Concise Notes on Nitrogen Compounds: Amines, Amides, Amino Acids, and Proteins
Amines
- Derivatives of ammonia (NH3), classified as primary, secondary, or tertiary based on the number of alkyl or aryl groups attached to the nitrogen atom.
- Amines can also be classified into aliphatic and aromatic amines depending on the group attached to the Nitrogen atom.
- Named by specifying alkyl groups attached to the nitrogen atom, with the largest alkyl group as the parent name.
- Volatility decreases with increasing carbon number due to stronger London dispersion forces.
- Amines have higher boiling points than non-polar compounds due to hydrogen bonding (except tertiary amines).
- Amines have lower boiling points than alcohols because N-H bonds are less polar than O-H bonds.
- Aliphatic amines are water-soluble due to hydrogen bond formation; solubility decreases with carbon number.
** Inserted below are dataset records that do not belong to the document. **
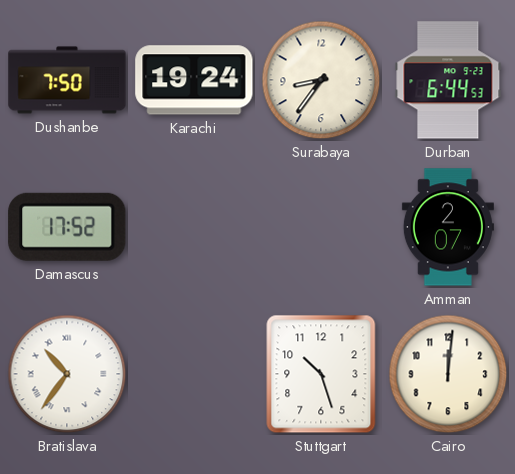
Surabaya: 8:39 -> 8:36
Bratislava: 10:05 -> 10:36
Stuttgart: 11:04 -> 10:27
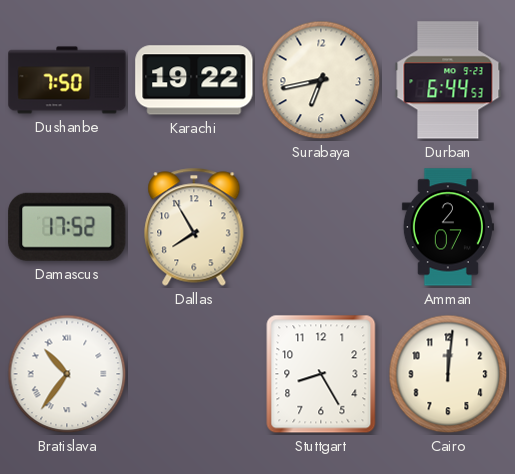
Karachi: 19:24 -> 19:22
Surabaya: 8:36 -> 6:43
Dallas: none -> 7:55
Stuttgart: 10:27 -> 8:25
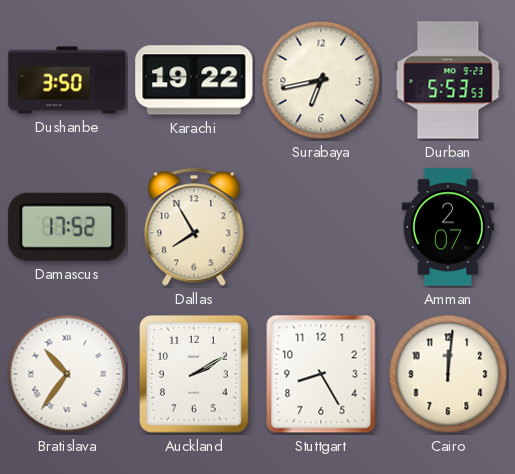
Dushanbe: 7:50 -> 3:50
Durban: 6:44 -> 5:53
Auckland: none -> 2:10
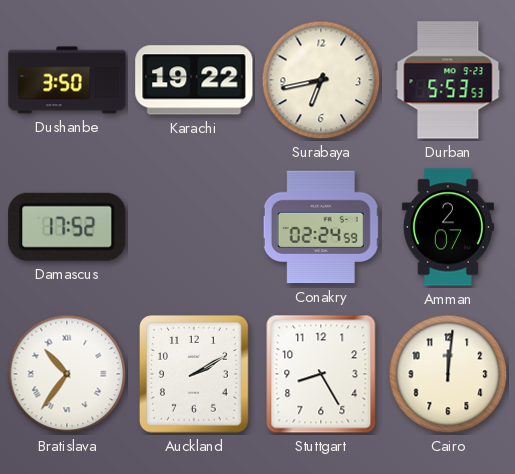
Dallas: 7:55 -> none
Conakry: none -> 02:24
- Amines are weak Lewis bases; basicity depends on the availability of the lone pair of electrons on the nitrogen atom.
- In the gaseous phase, basicity increases with the number of methyl groups attached to N.
- Ethylamine is more basic than ammonia; phenylamine is less basic due to delocalization of the lone pair into the benzene ring.
- Amines react with acids to form salts.
- Amines act as nucleophiles, reacting with acid chlorides to form amides and with halogenoalkanes in nucleophilic substitution.
- Aromatic amines undergo electrophilic substitution with aqueous bromine.
- Amines can be formed through Nucleophilic substitution of halogenoalkanes with NH3 or amines, Reduction of nitriles, Reduction of amides, Reduction of nitrobenzene
Amides
- Amides are classified as primary, secondary, or tertiary based on alkyl/aryl groups bonded to the nitrogen atom.
- Amides have high melting points due to intermolecular hydrogen bonding.
- Solubility in water decreases with increasing molecular mass.
- Amides are neutral and do not function as bases or nucleophiles due to the delocalization of the lone pair of electrons on the nitrogen atom into the electron system of C=O.
- Amides are prepared by reacting an acyl chloride with ammonia or an amine.
- Amides undergo hydrolysis in acidic (forms carboxylic acid and ammonium salt) or alkaline conditions (forms salt of carboxylic acid and ammonia).
- Amides can be reduced to amines using LiAlH4.
- Primary amides can be identified by heating with NaOH(aq), which releases NH3 gas that turns moist red litmus paper blue.
Amino Acids
- Contain a basic amine group, an acidic carboxylic acid group, and an R group.
- Exist as zwitterions in solid phase or aqueous solutions.
- Have high melting points and are soluble in water due to their dipolar nature.
- Act as amphoteric compounds, reacting with both acids and bases.
- Can act as buffers by resisting pH changes.
- Amino acids polymerize through peptide (amide) bonds, forming dipeptides, tripeptides, polypeptides, and proteins.
Proteins
- Polymers of amino acids with various functions.
- Formed by condensation polymerization.
- Hydrolyzed into constituent amino acids by heating with NaOH or sulfuric acid, or using specific enzymes.
- Partial hydrolysis produces fragments that help determine the amino acid sequence.